**Your instructions:**
Copying nothing before it, reproduce the line that holds "middle pip: (182, 254)" and every line after it in the data, exactly.

**Data to examine:**
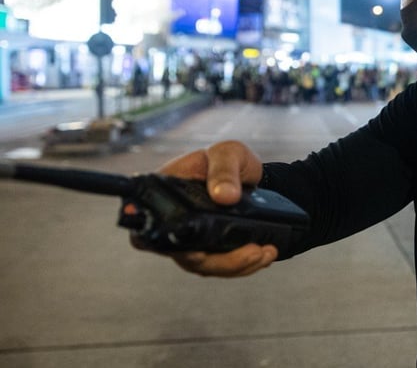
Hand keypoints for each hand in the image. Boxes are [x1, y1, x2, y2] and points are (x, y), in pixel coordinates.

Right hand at [131, 140, 277, 276]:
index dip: (156, 240)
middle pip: (182, 254)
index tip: (191, 251)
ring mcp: (191, 238)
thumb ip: (224, 170)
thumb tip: (224, 196)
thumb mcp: (228, 153)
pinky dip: (244, 265)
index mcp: (165, 194)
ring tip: (265, 253)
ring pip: (205, 265)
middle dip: (219, 261)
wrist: (252, 174)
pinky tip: (265, 256)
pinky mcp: (210, 248)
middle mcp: (173, 221)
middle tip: (252, 252)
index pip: (148, 222)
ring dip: (237, 265)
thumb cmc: (230, 158)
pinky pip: (221, 266)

**Task response:**
middle pip: (182, 254)
index tip: (191, 251)
ring mcp: (191, 238)
thumb ip: (224, 170)
thumb tip: (224, 196)
thumb mcp: (228, 153)
pinky dip: (244, 265)
index mcp: (165, 194)
ring tip: (265, 253)
ring pip: (205, 265)
middle dip: (219, 261)
wrist: (252, 174)
pinky tip: (265, 256)
pinky mcp: (210, 248)
middle mcp: (173, 221)
middle tip: (252, 252)
index pip: (148, 222)
ring dip: (237, 265)
thumb cmc: (230, 158)
pinky pip: (221, 266)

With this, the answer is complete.